Tharoor points out that the Indians today have to find answers to the dilemmas of running a plural nation.
Nationalists often define their nation in terms of a cohesive group of people held together by a common enemy, he writes, affirming that the common enemy of Indians is an internal one, but not the one identified by the Hindutvavadis and their ilk.
"The common enemy lies in the forces of sectarian division that would, if unchecked, tear the country apart or transform it into something that most self-respecting Hindus would refuse to recognise," warns the MP from Thiruvananthapuram.
Tharoor says he feels "ashamed" of what the Hindutvavadis have been doing while claiming to be acting in the name of his faith.
"How dare a bunch of goondas shrink the soaring majesty of the Vedas and the Upanishads to the petty bigotry of their brand of identity politics?
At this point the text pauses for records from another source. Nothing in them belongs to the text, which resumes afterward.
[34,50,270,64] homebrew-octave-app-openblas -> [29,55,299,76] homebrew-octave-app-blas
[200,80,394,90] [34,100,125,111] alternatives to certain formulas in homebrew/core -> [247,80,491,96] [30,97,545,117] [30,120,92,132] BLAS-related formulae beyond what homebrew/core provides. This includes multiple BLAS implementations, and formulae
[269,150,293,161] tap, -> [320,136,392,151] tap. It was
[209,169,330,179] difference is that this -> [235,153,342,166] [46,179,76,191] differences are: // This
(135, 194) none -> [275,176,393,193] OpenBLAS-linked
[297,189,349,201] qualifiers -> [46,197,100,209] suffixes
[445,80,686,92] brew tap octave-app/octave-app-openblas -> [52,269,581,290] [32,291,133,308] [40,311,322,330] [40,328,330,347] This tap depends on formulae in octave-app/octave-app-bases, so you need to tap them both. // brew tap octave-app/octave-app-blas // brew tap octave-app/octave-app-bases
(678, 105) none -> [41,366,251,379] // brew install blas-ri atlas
Why should any Hindu allow them to diminish Hinduism to the raucous self-glorification of the football hooligan, or take a religion of awe-inspiring tolerance and reduce it to a chauvinist rampage?" he asks.
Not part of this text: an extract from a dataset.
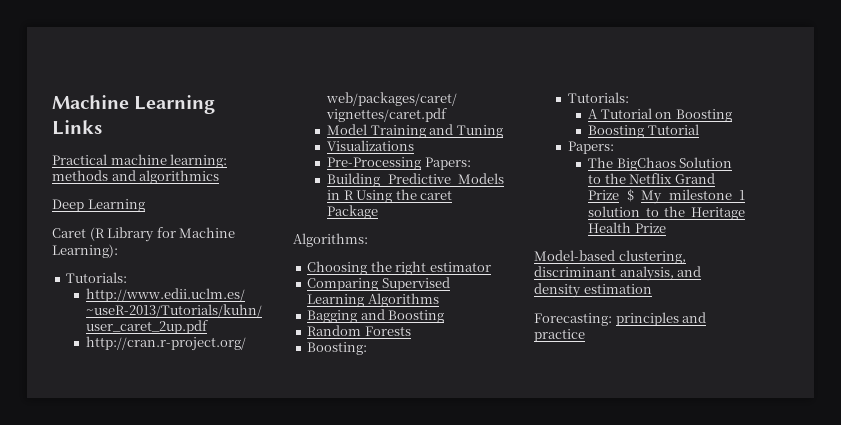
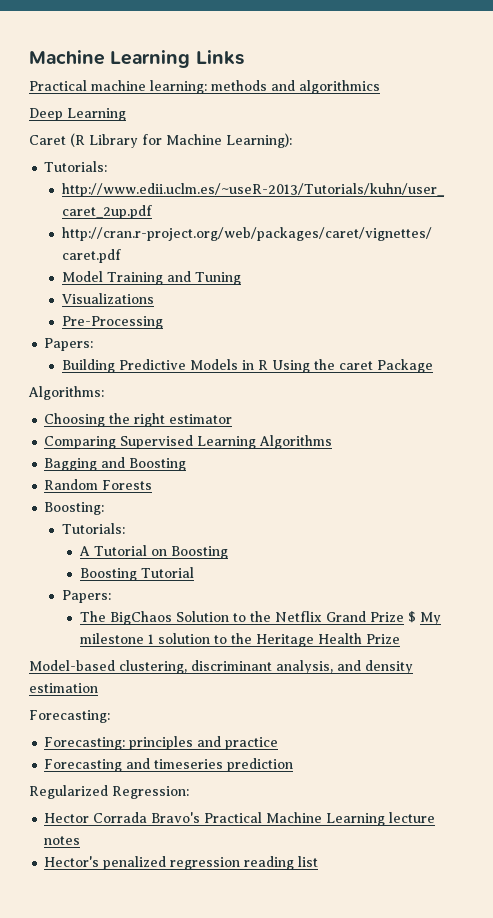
(422, 163) none -> (164, 322) //
(612, 319) none -> [44,737,126,750] // Forecasting:
(585, 335) none -> [44,758,294,772] [29,785,189,799] [44,812,436,826] [44,836,81,845] [44,856,319,870] // Forecasting and timeseries prediction // Regularized Regression: // Hector Corrada Bravo's Practical Machine Learning lecture notes // Hector's penalized regression reading list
The misuse of Hinduism for sectarian minority-bashing is especially sad since Hinduism provides the basis for a shared sense of common culture within India that has little to do with religion, Tharoor notes.
"The reduction of non-Hindus to second class status in their own homeland is unthinkable, it would be a second partition: and a partition in the Indian soul would be as bad as a partition in the Indian soil. For Hindus like myself, the only possible idea of India is that of a nation greater than the sum of its parts," he writes.